Work instructions — All lines from the one with "left elbow: (525, 1131)" to the end of the entries below must be written out exactly. Leave out any other line.
________________________
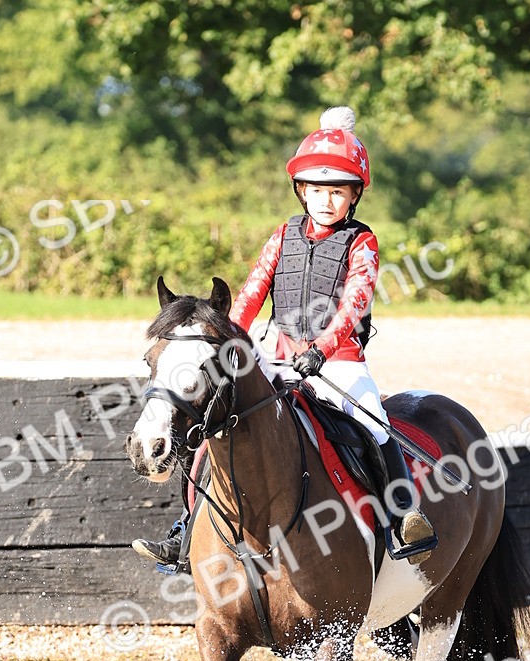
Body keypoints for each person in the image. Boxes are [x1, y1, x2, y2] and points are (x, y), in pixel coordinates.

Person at [133, 105, 435, 569]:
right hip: (274, 355)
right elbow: (253, 289)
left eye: (337, 191)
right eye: (317, 190)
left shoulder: (362, 242)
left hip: (338, 361)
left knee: (376, 425)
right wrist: (226, 334)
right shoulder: (282, 236)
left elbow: (354, 303)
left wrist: (321, 350)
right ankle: (186, 529)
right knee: (214, 426)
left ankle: (402, 517)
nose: (326, 200)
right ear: (302, 191)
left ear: (354, 195)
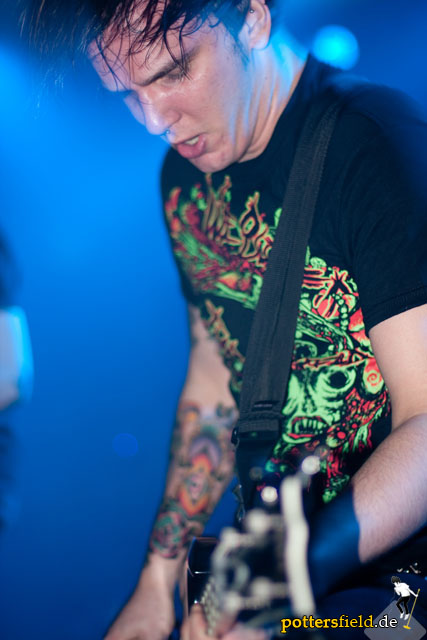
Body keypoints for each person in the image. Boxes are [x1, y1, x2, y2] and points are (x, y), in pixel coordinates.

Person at [20, 1, 427, 638]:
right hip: (277, 570)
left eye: (173, 72)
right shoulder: (184, 180)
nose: (154, 120)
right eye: (126, 95)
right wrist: (157, 582)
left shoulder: (376, 141)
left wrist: (283, 581)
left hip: (402, 592)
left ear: (254, 18)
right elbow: (216, 383)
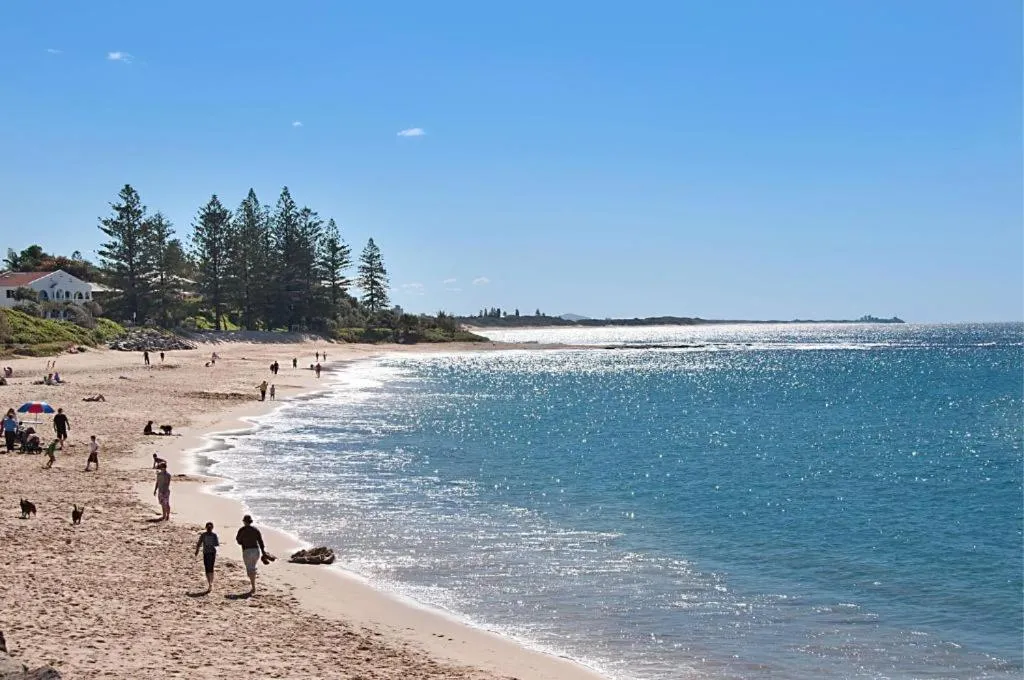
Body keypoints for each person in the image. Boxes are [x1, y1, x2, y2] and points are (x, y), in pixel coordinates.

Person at [235, 515, 268, 594]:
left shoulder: (242, 530)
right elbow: (260, 541)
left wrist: (244, 541)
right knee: (252, 567)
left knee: (249, 569)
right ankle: (253, 583)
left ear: (244, 521)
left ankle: (253, 587)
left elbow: (238, 541)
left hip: (247, 550)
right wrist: (263, 553)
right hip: (256, 550)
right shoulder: (255, 530)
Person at [194, 522, 220, 592]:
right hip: (212, 553)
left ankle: (209, 583)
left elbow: (199, 543)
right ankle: (211, 583)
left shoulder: (203, 535)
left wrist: (197, 551)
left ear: (206, 527)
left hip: (206, 553)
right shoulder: (214, 535)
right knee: (211, 568)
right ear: (212, 528)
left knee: (207, 568)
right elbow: (216, 544)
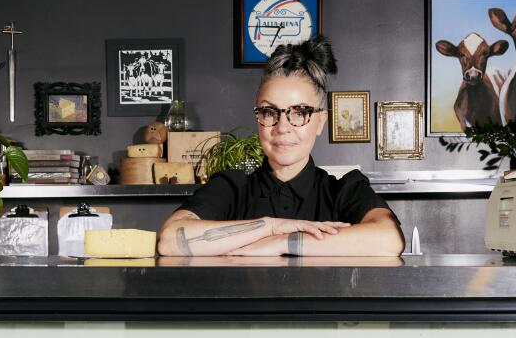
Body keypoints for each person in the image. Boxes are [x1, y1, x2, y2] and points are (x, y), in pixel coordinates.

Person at [157, 36, 404, 256]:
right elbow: (170, 240)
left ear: (320, 122)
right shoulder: (231, 187)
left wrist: (284, 242)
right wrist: (269, 226)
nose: (282, 127)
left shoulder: (343, 190)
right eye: (269, 111)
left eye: (299, 112)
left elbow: (388, 238)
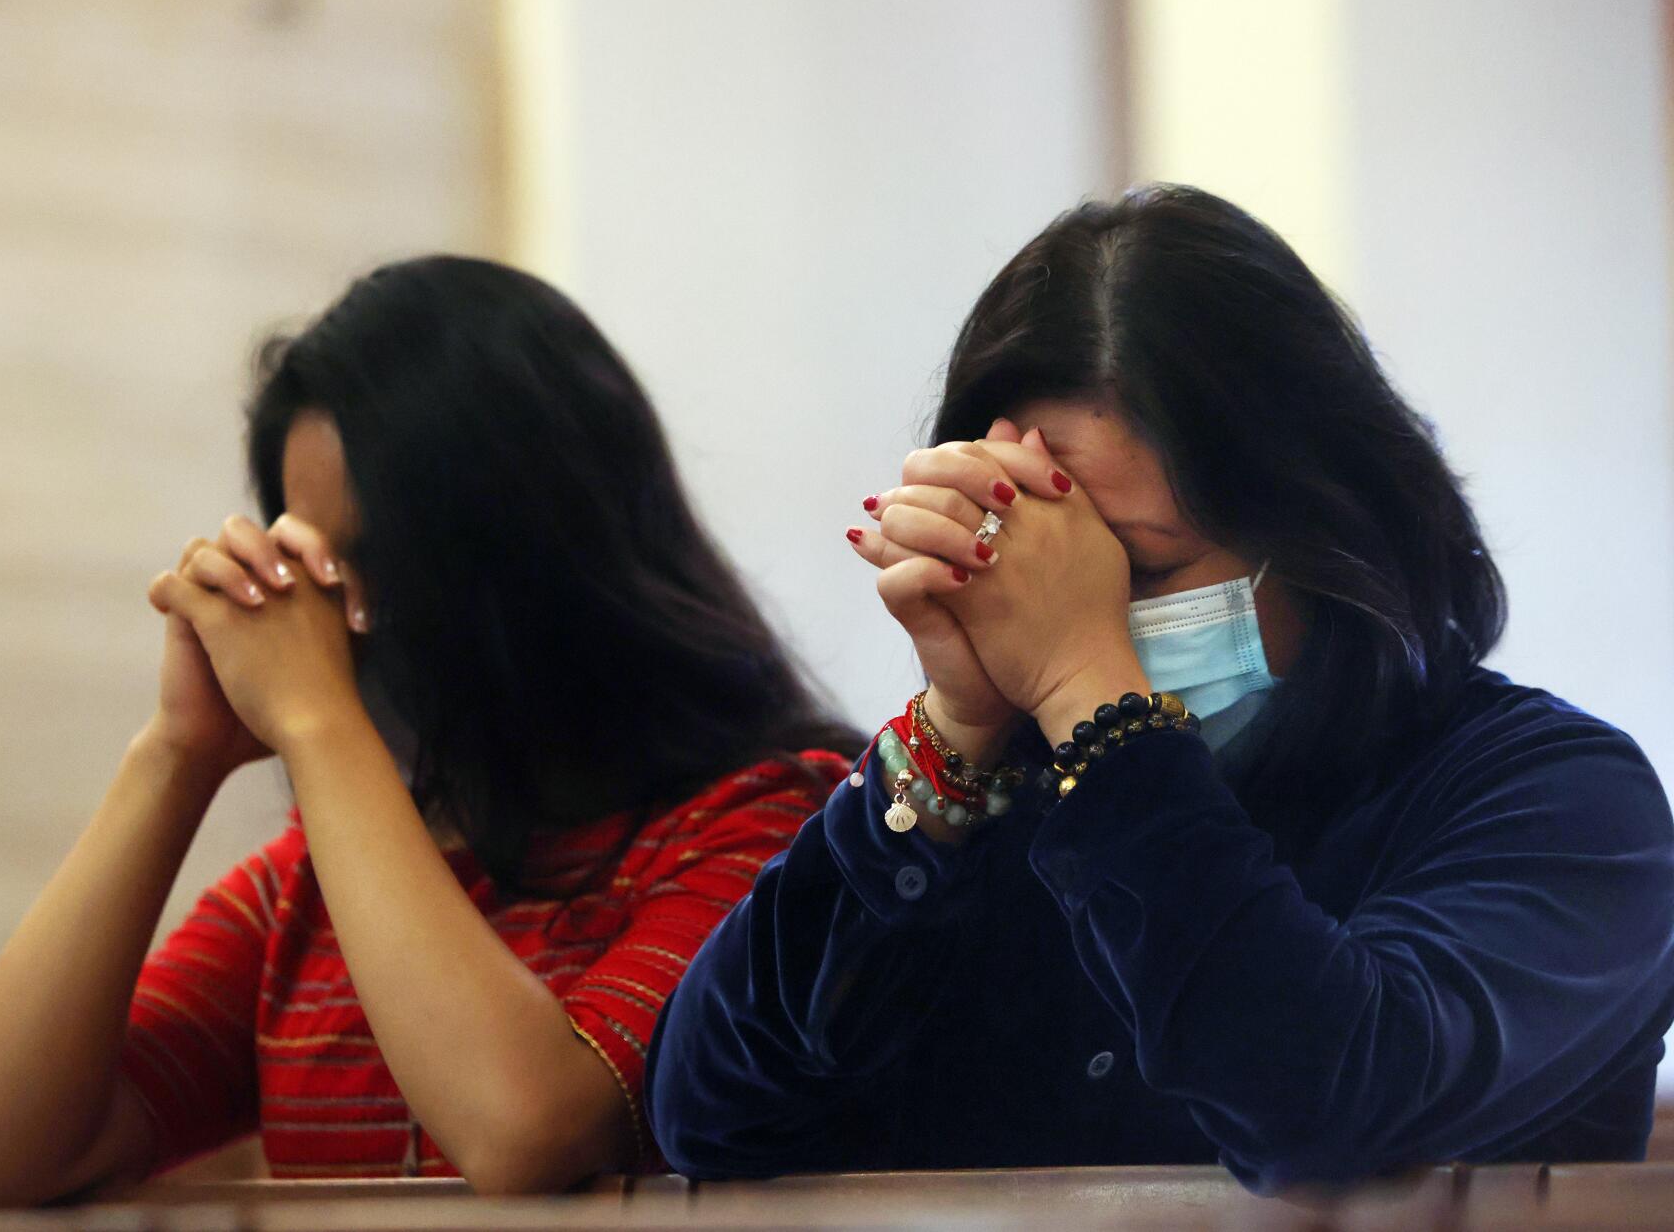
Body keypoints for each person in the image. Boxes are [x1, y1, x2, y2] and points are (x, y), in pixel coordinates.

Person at [643, 186, 1674, 1192]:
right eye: (1031, 566)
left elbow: (1313, 1100)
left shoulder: (1564, 800)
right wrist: (948, 739)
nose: (1065, 614)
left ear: (1321, 527)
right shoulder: (985, 803)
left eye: (1133, 569)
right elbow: (707, 1115)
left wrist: (1092, 694)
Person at [0, 257, 856, 1205]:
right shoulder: (304, 896)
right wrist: (176, 753)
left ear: (537, 553)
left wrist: (318, 722)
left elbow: (525, 1131)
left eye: (376, 568)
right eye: (314, 566)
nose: (337, 621)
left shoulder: (772, 829)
________________________
Task answer —
left elbow: (525, 1131)
left eye: (376, 568)
right eye: (314, 566)
nose: (337, 621)
left shoulder: (772, 829)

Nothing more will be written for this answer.